我们通过加载各自的内置数据集来进行技巧演示:
加载实例数据
seurat:
library(Seurat)
#加载实例数据
data('pbmc_small')
#查看Seurat对象
print(pbmc_small)
结果:
An object of class Seurat
230 features across 80 samples within 1 assay
Active assay: RNA (230 features, 20 variable features)
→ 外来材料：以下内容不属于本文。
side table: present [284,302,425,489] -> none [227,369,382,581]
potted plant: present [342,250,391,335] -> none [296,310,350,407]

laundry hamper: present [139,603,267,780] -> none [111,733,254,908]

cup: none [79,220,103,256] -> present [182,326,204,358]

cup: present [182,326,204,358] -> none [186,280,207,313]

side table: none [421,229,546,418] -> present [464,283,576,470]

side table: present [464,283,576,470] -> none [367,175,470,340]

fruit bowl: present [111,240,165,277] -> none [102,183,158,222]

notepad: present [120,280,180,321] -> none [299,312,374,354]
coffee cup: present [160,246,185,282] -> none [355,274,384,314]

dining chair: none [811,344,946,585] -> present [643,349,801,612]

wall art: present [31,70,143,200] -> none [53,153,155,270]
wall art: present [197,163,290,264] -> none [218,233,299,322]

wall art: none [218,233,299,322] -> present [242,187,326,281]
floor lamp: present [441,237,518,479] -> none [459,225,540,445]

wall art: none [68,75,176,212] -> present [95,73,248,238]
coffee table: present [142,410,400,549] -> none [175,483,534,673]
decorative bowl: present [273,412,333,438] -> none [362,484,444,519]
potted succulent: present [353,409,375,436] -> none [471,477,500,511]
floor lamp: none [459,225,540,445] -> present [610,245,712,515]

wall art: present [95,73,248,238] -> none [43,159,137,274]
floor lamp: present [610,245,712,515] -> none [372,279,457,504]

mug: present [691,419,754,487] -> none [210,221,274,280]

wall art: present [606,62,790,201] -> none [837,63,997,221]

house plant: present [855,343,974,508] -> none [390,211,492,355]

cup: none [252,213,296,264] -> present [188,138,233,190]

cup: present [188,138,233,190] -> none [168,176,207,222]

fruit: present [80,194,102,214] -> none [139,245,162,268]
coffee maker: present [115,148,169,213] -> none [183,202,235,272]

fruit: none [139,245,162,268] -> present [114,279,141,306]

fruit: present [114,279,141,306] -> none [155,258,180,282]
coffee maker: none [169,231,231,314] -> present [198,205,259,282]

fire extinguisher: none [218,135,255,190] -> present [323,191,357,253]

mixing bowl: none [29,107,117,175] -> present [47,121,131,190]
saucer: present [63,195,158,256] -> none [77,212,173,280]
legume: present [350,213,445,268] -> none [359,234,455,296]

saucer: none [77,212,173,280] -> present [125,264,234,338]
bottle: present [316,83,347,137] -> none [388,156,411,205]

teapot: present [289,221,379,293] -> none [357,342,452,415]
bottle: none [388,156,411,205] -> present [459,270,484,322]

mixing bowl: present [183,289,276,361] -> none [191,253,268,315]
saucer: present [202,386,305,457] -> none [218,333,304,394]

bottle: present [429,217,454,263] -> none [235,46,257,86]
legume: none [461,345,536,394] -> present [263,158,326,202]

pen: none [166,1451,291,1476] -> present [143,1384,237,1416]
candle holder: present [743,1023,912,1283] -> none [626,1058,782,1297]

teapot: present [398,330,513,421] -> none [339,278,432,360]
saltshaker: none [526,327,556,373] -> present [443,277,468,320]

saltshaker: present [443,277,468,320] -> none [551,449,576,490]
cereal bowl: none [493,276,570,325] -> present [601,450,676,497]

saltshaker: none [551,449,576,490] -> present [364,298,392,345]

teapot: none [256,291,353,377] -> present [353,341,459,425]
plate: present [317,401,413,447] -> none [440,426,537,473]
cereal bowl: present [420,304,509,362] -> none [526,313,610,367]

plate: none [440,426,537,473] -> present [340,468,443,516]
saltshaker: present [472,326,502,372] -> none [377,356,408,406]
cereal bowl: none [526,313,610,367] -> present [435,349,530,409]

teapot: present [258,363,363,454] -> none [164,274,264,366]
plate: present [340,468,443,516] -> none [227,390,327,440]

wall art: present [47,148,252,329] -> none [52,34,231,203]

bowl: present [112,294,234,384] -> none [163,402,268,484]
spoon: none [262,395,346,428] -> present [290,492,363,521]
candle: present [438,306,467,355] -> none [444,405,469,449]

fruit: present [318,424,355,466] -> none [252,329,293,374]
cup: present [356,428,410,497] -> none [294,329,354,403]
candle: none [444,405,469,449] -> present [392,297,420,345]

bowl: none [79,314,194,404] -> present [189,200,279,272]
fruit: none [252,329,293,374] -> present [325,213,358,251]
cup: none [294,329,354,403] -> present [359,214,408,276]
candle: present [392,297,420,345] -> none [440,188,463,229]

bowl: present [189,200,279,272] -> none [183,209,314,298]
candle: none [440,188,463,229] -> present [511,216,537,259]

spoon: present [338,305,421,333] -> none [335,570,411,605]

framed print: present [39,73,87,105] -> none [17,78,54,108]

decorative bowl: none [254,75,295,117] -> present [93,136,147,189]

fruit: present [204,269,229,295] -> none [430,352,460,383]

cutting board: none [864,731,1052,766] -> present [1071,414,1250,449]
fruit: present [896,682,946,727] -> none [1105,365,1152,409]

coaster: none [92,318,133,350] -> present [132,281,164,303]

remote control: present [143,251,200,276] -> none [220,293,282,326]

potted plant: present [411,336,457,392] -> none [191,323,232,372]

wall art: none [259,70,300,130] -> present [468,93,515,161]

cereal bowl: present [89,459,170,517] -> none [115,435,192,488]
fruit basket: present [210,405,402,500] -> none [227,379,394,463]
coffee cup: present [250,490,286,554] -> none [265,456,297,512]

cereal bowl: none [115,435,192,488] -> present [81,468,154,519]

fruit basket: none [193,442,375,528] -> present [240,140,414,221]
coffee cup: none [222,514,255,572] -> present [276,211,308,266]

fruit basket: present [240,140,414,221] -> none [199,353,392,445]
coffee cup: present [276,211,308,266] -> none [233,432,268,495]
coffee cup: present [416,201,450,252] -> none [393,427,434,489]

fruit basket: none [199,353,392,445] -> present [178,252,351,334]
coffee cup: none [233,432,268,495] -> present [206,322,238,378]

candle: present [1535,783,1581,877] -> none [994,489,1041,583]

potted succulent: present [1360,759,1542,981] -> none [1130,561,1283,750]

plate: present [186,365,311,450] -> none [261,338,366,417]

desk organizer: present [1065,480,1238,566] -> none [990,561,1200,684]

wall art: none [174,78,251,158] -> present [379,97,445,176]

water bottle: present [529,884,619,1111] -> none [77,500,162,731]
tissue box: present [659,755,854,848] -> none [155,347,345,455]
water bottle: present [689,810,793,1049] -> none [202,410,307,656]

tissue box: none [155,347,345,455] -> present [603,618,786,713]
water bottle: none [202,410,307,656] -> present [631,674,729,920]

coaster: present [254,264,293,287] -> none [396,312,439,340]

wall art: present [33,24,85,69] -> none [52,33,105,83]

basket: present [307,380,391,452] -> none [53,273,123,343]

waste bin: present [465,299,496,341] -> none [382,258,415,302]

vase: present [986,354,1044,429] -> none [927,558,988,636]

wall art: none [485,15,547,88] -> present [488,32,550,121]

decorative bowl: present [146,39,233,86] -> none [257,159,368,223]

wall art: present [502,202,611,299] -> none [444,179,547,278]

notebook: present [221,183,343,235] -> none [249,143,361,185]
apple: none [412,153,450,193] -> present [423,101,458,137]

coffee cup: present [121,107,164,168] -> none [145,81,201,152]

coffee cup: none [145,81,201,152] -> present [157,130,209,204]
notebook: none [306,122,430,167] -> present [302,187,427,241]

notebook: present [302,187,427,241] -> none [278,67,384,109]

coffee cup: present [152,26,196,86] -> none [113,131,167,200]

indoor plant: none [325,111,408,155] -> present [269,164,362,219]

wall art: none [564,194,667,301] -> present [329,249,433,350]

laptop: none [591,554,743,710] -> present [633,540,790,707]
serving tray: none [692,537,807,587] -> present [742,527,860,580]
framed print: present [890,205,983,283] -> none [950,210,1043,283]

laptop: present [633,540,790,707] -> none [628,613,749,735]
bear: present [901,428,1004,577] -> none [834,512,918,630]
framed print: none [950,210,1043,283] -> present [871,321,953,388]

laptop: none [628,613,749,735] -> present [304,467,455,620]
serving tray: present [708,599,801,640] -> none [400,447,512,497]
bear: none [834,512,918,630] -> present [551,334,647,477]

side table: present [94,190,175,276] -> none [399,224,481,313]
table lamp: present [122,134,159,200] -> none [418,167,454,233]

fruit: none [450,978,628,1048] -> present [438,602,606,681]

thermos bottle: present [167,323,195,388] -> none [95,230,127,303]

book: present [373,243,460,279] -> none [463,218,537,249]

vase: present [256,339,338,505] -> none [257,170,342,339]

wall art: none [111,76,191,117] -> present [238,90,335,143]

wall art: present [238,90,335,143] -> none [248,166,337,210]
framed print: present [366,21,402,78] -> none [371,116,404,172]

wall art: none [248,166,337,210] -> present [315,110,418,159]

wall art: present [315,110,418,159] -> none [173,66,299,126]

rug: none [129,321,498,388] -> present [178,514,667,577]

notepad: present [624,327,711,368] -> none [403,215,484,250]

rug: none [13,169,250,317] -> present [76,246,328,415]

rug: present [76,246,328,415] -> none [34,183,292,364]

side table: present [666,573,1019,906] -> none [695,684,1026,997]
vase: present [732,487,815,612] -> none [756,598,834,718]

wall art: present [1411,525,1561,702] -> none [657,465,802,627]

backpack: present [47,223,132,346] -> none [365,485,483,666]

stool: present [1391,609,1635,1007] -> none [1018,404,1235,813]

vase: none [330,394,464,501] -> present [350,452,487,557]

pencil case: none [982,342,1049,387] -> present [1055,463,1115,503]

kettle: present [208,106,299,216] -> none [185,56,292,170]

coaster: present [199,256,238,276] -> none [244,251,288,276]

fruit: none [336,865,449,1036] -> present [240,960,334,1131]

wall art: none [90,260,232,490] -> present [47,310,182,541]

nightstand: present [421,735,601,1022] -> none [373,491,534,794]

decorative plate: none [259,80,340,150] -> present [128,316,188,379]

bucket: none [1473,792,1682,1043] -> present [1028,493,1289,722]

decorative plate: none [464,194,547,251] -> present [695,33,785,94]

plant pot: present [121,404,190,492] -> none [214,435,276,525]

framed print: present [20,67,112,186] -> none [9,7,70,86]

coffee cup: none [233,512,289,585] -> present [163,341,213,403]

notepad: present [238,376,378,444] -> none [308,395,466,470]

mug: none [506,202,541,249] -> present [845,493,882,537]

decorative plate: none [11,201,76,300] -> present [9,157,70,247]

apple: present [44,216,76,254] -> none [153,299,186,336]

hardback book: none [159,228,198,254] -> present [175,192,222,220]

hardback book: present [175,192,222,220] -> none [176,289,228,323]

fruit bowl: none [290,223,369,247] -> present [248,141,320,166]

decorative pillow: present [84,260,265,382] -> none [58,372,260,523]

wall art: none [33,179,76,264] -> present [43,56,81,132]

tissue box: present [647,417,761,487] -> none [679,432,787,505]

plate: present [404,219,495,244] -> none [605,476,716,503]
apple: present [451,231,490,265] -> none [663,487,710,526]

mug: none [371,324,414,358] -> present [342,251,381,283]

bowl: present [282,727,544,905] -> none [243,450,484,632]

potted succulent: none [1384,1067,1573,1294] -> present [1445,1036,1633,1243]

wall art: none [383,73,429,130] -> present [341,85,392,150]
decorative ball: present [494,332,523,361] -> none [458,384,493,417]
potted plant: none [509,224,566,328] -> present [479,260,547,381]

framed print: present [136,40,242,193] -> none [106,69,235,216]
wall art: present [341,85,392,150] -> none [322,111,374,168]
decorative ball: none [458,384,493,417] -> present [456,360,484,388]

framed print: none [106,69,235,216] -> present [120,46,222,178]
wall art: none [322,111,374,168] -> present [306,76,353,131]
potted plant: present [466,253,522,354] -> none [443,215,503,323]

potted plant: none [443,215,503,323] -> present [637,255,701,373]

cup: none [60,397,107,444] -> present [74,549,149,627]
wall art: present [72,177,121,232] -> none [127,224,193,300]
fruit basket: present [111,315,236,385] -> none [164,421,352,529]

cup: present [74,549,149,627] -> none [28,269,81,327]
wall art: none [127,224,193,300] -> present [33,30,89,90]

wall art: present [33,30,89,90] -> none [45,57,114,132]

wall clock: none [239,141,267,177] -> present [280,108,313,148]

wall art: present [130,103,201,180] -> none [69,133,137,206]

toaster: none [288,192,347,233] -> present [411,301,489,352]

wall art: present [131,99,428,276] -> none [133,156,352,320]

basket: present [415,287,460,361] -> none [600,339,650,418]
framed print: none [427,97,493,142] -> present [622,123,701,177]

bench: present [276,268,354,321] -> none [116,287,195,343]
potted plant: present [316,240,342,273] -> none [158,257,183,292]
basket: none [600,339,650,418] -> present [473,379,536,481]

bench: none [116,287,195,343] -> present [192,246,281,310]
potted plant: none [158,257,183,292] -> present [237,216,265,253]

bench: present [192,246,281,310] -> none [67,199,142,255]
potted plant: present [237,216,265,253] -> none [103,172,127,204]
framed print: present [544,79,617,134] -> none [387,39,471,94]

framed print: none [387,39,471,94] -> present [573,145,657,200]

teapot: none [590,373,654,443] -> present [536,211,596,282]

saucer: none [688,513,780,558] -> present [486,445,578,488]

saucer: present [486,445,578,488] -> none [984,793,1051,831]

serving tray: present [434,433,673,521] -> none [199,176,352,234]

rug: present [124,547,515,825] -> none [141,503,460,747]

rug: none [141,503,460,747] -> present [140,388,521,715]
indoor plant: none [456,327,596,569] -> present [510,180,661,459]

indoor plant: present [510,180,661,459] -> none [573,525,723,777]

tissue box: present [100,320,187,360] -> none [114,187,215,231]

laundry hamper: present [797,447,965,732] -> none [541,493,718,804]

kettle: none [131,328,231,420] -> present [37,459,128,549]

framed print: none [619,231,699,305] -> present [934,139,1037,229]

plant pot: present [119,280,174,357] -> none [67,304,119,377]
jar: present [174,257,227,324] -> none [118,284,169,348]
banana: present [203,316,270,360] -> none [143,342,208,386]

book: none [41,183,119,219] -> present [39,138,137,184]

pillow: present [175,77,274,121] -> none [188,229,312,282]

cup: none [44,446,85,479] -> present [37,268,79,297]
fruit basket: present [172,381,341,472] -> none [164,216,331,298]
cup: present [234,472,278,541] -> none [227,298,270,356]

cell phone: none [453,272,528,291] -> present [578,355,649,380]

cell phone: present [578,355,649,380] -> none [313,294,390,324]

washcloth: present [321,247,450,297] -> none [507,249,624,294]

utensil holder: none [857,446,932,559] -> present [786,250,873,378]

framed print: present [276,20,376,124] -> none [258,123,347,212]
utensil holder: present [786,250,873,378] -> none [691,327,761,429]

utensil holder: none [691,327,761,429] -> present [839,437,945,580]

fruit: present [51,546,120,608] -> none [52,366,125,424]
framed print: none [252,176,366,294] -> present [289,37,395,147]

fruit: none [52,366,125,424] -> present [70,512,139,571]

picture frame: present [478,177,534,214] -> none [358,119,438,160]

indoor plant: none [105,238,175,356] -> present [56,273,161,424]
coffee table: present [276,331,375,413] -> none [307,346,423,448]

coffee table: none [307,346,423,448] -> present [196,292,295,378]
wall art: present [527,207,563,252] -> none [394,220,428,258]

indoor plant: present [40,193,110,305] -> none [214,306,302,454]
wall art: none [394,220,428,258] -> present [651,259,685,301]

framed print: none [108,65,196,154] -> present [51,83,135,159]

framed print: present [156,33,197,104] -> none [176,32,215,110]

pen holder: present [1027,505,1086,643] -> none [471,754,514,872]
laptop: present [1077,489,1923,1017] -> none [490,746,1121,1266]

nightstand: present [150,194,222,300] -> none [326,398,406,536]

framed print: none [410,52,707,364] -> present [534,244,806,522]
3 layers present: counts, data, scale.data
2 dimensional reductions calculated: pca, tsne
注意:使用的是seurat V5版本,但是发现读取内置的数据集的seurat对象的RNA不是一个Formal class 'Assay5' ;一般的,使用seurat V5版本创建的seurat对象的RNA是一个Formal class 'Assay5' 。
scanpy:
import scanpy as sc
#加载实例数据
adata=sc.datasets.pbmc68k_reduced()
#查看scanpy对象
print(adata)
结果:
AnnData object with n_obs × n_vars = 700 × 765
obs: 'bulk_labels', 'n_genes', 'percent_mito', 'n_counts', 'S_score', 'G2M_score', 'phase', 'louvain'
var: 'n_counts', 'means', 'dispersions', 'dispersions_norm', 'highly_variable'
uns: 'bulk_labels_colors', 'louvain', 'louvain_colors', 'neighbors', 'pca', 'rank_genes_groups'
obsm: 'X_pca', 'X_umap'
varm: 'PCs'
obsp: 'distances', 'connectivities'
1.查看barcodes的名称
seurat:
print(colnames(pbmc_small))
结果:
[1] "ATGCCAGAACGACT" "CATGGCCTGTGCAT" "GAACCTGATGAACC" "TGACTGGATTCTCA" "AGTCAGACTGCACA"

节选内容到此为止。